(RECORD EXCERPTS)
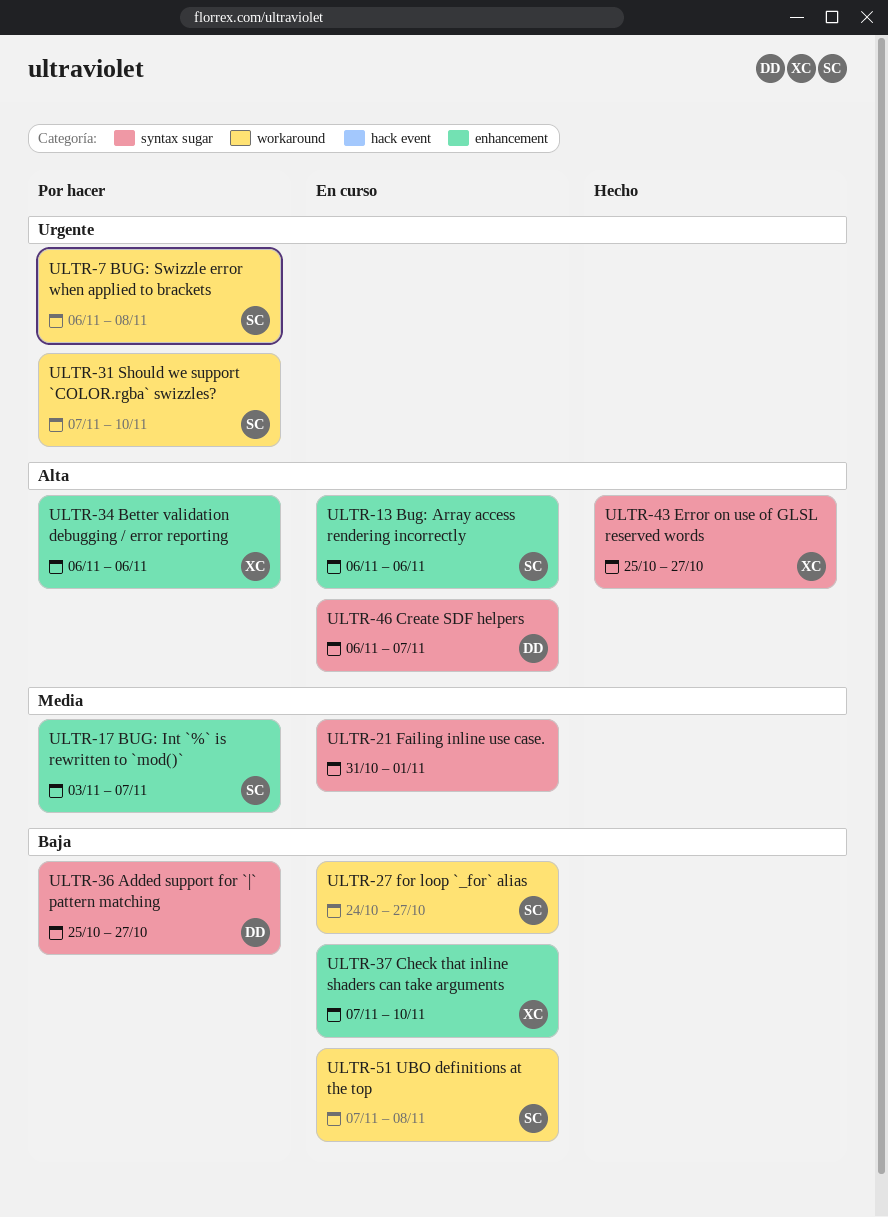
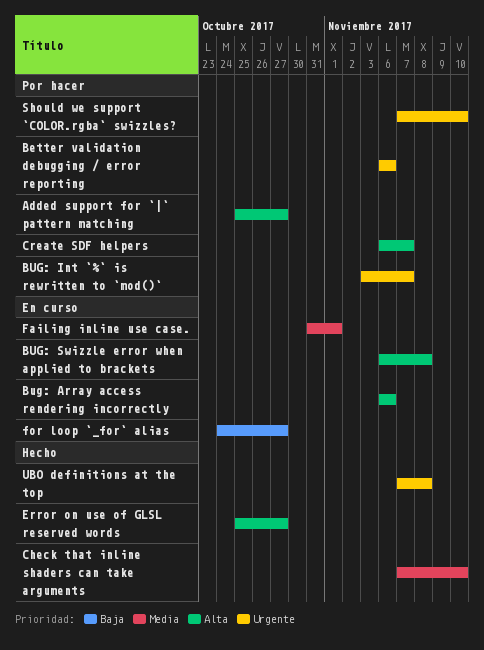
Added support for `|` pattern matching, priority: Baja -> Alta
Better validation debugging / error reporting, priority: Alta -> Urgente
BUG: Int `%` is rewritten to `mod()`, priority: Media -> Urgente
BUG: Swizzle error when applied to brackets, status: Por hacer -> En curso
BUG: Swizzle error when applied to brackets, priority: Urgente -> Alta
Check that inline shaders can take arguments, status: En curso -> Hecho
Check that inline shaders can take arguments, priority: Baja -> Media
Create SDF helpers, status: En curso -> Por hacer
UBO definitions at the top, status: En curso -> Hecho
UBO definitions at the top, priority: Baja -> Urgente

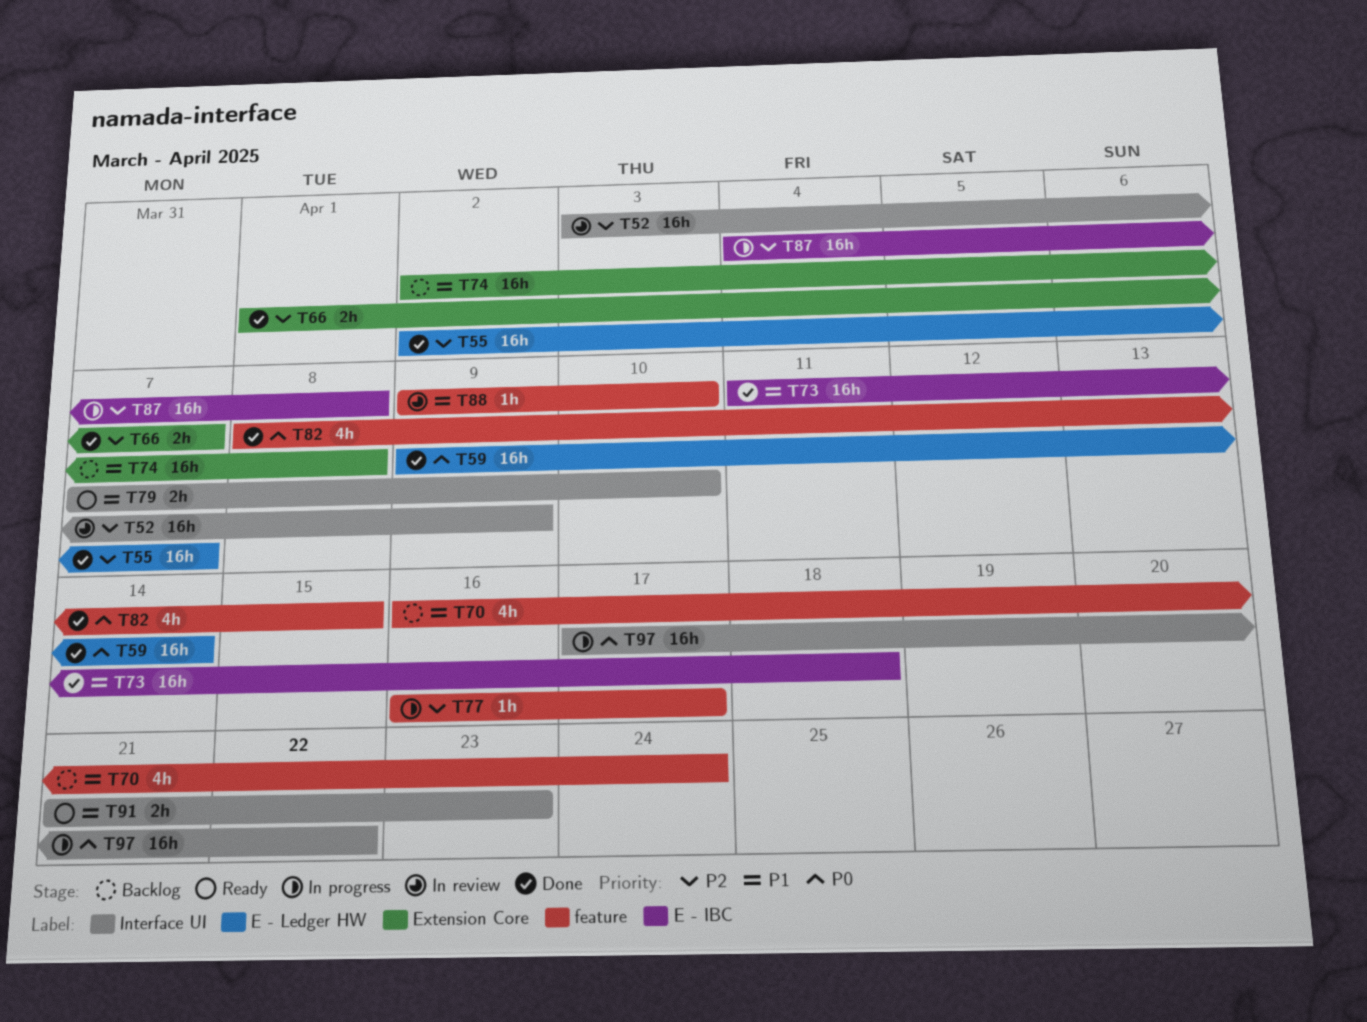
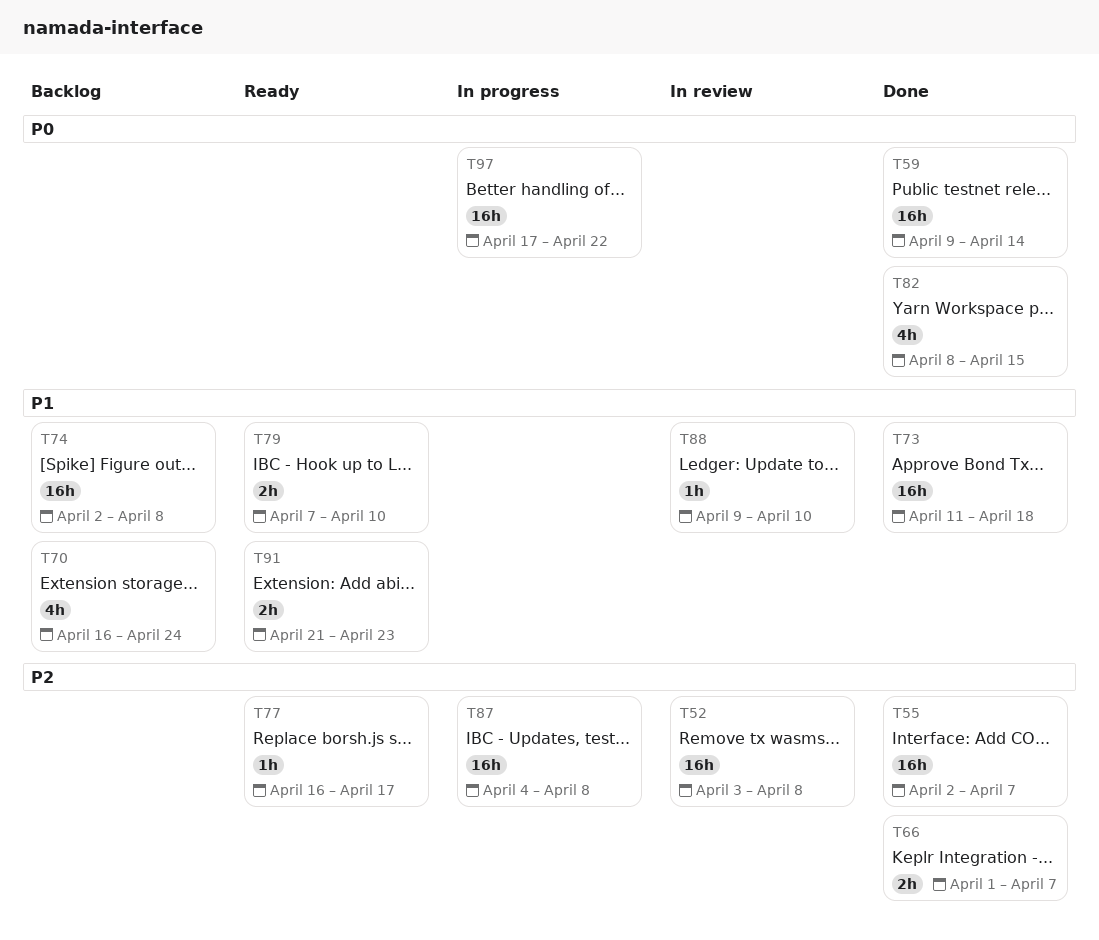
T52, due: Apr 9 -> Apr 8
T77, status: In progress -> Ready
(End RECORD EXCERPTS)
REQUEST:
Repeat all of the records verbatim, leaving out the pictures.

TASK ANSWER:
Added support for `|` pattern matching, priority: Baja -> Alta
Better validation debugging / error reporting, priority: Alta -> Urgente
BUG: Int `%` is rewritten to `mod()`, priority: Media -> Urgente
BUG: Swizzle error when applied to brackets, status: Por hacer -> En curso
BUG: Swizzle error when applied to brackets, priority: Urgente -> Alta
Check that inline shaders can take arguments, status: En curso -> Hecho
Check that inline shaders can take arguments, priority: Baja -> Media
Create SDF helpers, status: En curso -> Por hacer
UBO definitions at the top, status: En curso -> Hecho
UBO definitions at the top, priority: Baja -> Urgente

T52, due: Apr 9 -> Apr 8
T77, status: In progress -> Ready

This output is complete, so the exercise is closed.